If you read The Mercury and think "I'm hip and alternative," think again. They are owned by Stephens Media Group which also owns The Review Journal. Just go here and check the bottom left hand corner. The RJ is well known for reporting biased news. Not to mention leaving entire stories out because someone made a sizeable donation. I personally like the Las Vegas weekly. With the LV weekly even my voice is heard.

And then we were like "whoa!"

One of the major issues with my site is that I don't let people know anything about me. One reason I don't tell stories is because I can't remember names. If I said "...that one time with that one girl and that dude..." my stories would be pretty boring.

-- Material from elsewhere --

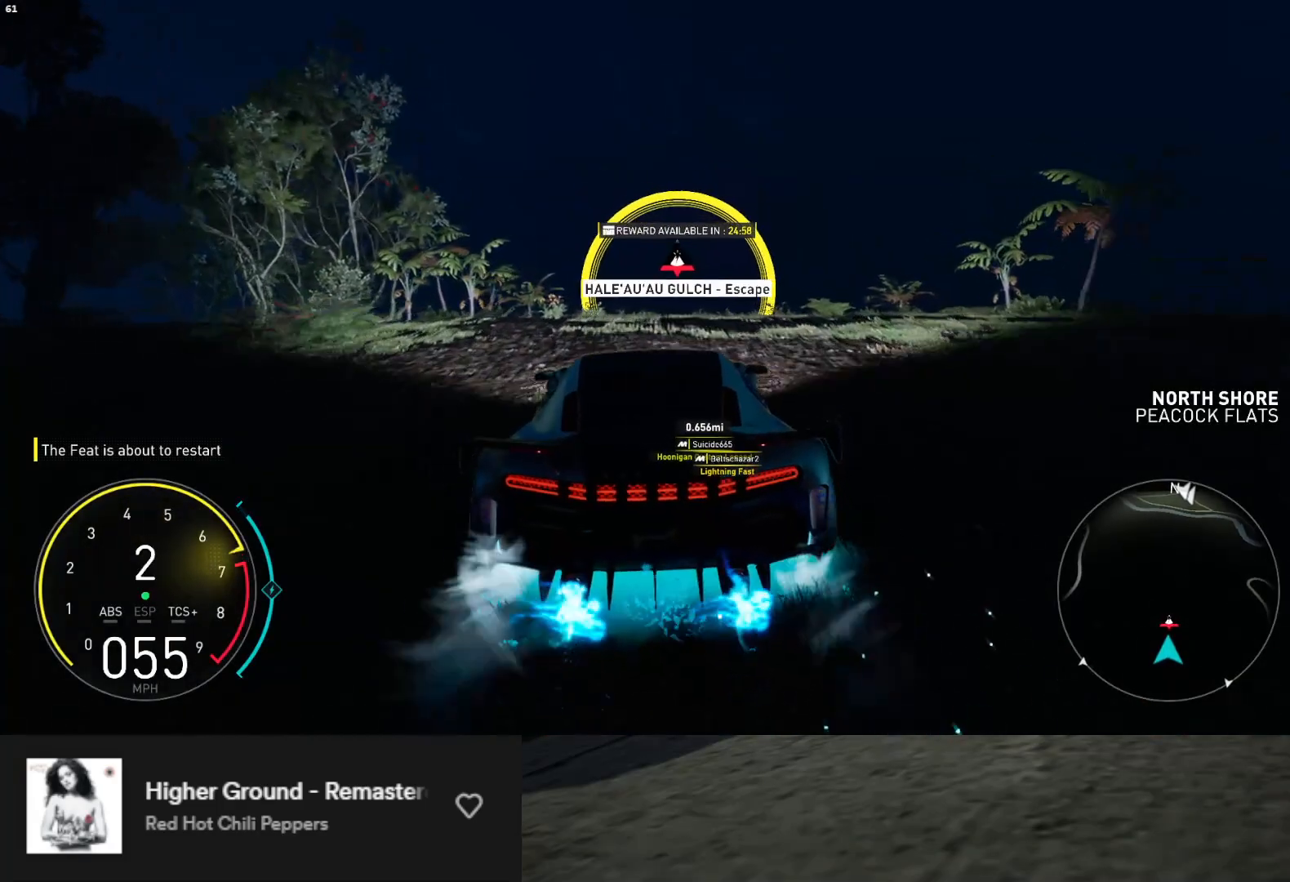
{"buttons": ["R2"], "left_stick": "down", "right_stick": "center", "events": []}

Saturday, October 05, 2002

Jcoffi, Hi It's Jennifer (SPAM)

Hi there! I got your email from Jennifer and I just wanted to tell you strait up, I really like 2 F*CK! She told me u're into f*ckin' too. Lets hookup for a juicy weekend (maybe even this weekend) and cum together! Click Here To See My Site! can't wait to f*ck like rabbits, Jen Click Here To See My Site!

Computers are stupid.

OK, I installed 512 PC2100 in my computer, first it came up 128 megs short (512 + 256 + 256 = 896 = fucked up), after checking to see what chip was messed up, the 128 missing megs finally came back. I rebooted the computer a few times and still showed 1024megs, I was happy. I bring up AIM and I start get errors that the program is corrupted and I should run check desk. Well, it's been a while since I've done that so I thought I had a free afternoon, instead of bettering myself by reading the Tao Te Ching or The Art of War I'll work on my computer. Ran check desk and now I got svchost.exe coming up and eating a meg of memory a second. I tried to installed Service Pack 1 (using XP Pro), and of course it didn't like my serial number. So if anybody knows how to fix this short of being reinstalling XP let me know.

Tuesday, October 01, 2002

Finally

Last Night

Last night Jenny and I left her house to go to Fiesta for some food and to watch the rest of Monday night football. As were driving down Boulder Highway a man starts to pull out of Boulder Station in front of us. Then he stops as if he saw us and realised we would have hit him. Then he pulls out anyway and we hit him. Everyone is ok. My brand new car is pretty bashed up. They may total it. I spent a few hours in the hospital to make sure everything was ok. I don't feel like putting more right now. I may edit this later and add the rest.